# Rounding a corner on a new site



## modlife (Nov 12, 2010)

My company has grown considerably and I am branching out with new partnerships in media. Before I put another 40 hours into this site, let me know what you guys think of my start.

Some of the cool features are that it's 100% optimized , and dynamically generates a lot of information. (i.e. adds internal links on pages, updates meta tags, and builds tag clouds based solely on search engine popularity for the pulled referrer queries.) TPF uses a very similar method of using http_referrer to accomplish this.

It is also a fully integrated e-commerce solution with order distribution to print or people can pay for a direct download on the site.

NO, I won't sell any of my sites as templates, either - I like having the SEO edge. 

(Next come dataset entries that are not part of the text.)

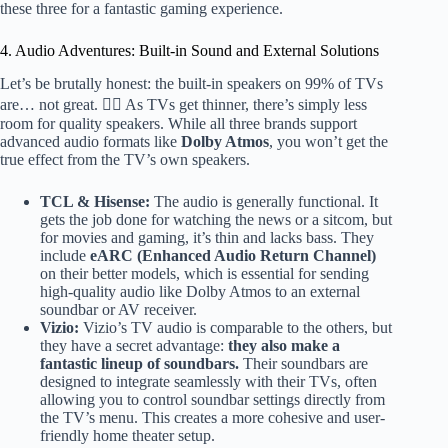
these three for a fantastic gaming experience.
4. Audio Adventures: Built-in Sound and External Solutions
Let’s be brutally honest: the built-in speakers on 99% of TVs
are… not great. 🤷‍♂️ As TVs get thinner, there’s simply less
room for quality speakers. While all three brands support
advanced audio formats like
Dolby Atmos
, you won’t get the
true effect from the TV’s own speakers.
TCL & Hisense:
The audio is generally functional. It
gets the job done for watching the news or a sitcom, but
for movies and gaming, it’s thin and lacks bass. They
include
eARC (Enhanced Audio Return Channel)
on their better models, which is essential for sending
high-quality audio like Dolby Atmos to an external
soundbar or AV receiver.
Vizio:
Vizio’s TV audio is comparable to the others, but
they have a secret advantage:
they also make a
fantastic lineup of soundbars.
Their soundbars are
designed to integrate seamlessly with their TVs, often
allowing you to control soundbar settings directly from
the TV’s menu. This creates a more cohesive and user-
friendly home theater setup.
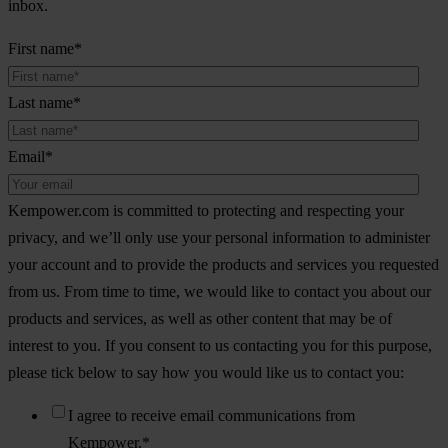
inbox.
First name
*
Last name
*
Email
*
Kempower.com is committed to protecting and respecting your
privacy, and we’ll only use your personal information to administer
your account and to provide the products and services you requested
from us. From time to time, we would like to contact you about our
products and services, as well as other content that may be of
interest to you. If you consent to us contacting you for this purpose,
please tick below to say how you would like us to contact you:
I agree to receive email communications from
Kempower.
*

What I really want it feedback on the design of my new Nashville Photography and Video Site, which is why I'm posting it before I even build any current galleries and send clients to it.


----------



## ChadHillPhoto (Dec 7, 2010)

Looks really good man. 
Very professional, pretty clean and I love how you integrated all the social media site links and icons.

Well done!


----------



## SusanMart (Dec 17, 2010)

I like it.
Very good and attractive interface of the site can help you to attract more visitors.
Confortable navigation and a lot of information.
Well done
You can quietly invite customers on your site!)


----------